March 10, 2020

Tagliatelle al Prosciutto

A stunning pasta dish whose secret lies in its top quality ingredients; it is also quick and easy to put together. .

Ingredients PER PERSON (multiply as needed) 
about 100g/3.5 oz of fresh tagliatelle (egg noodles) 
60g of minced Prosciutto Crudo di Parma*
1 walnut sized nob of sweet, unsalted butter
2-3 tablespoons of 26 months or more Parmigiano-Reggiano, freshly grated
*If you can’t find it already minced, then mince it yourself with a mezzaluna or in a food processor.
Method
  1. Prep your ingredients
  2. Make the pasta … and roll it thin! (you can do this several hours beforehand) 
  3. Melt the butter in a saucepan over low heat, toss in the prosciutto and break it up, toss around for a minute or so
  4. Cook the fresh pasta in boiling, salted water (about 2-3 minutes)
  5. Drain pasta and toss with butter and prosciutto
  6. Sprinkle the parmigiano cheese on top
  7. Dig in: rejoice in all things simple!

◇ ◇ ◇ ◇ ◇ ◇ ◇

### EXERCISE A
In the tagliatelle recipe, how long should the fresh pasta cook in boiling, salted water?
### EXERCISE B
Reproduce word for word the part of the tagliatelle recipe starting with "60g of minced" and going on through "(about 2-3 minutes)".

### DATA EXCERPT
◇ ◇ ◇ ◇ ◇ ◇ ◇

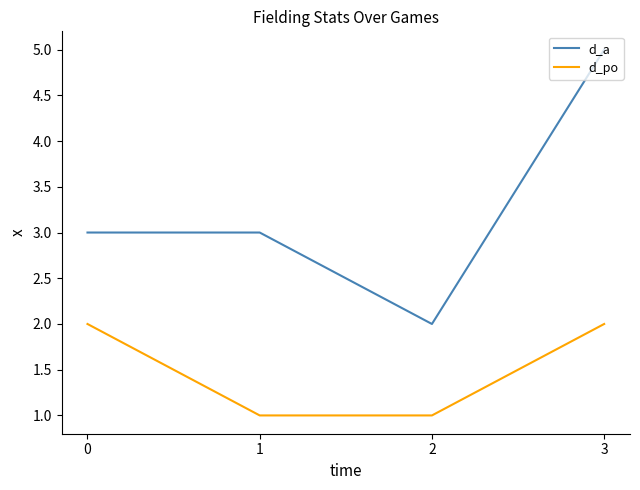

What is the sum of the d_a values at 0 and 2?

5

◇ ◇ ◇ ◇ ◇ ◇ ◇

### YOUR RESPONSE A
About 2-3 minutes.

### YOUR RESPONSE B
60g of minced Prosciutto Crudo di Parma*
1 walnut sized nob of sweet, unsalted butter
2-3 tablespoons of 26 months or more Parmigiano-Reggiano, freshly grated
*If you can’t find it already minced, then mince it yourself with a mezzaluna or in a food processor.
Method
  1. Prep your ingredients
  2. Make the pasta … and roll it thin! (you can do this several hours beforehand) 
  3. Melt the butter in a saucepan over low heat, toss in the prosciutto and break it up, toss around for a minute or so
  4. Cook the fresh pasta in boiling, salted water (about 2-3 minutes)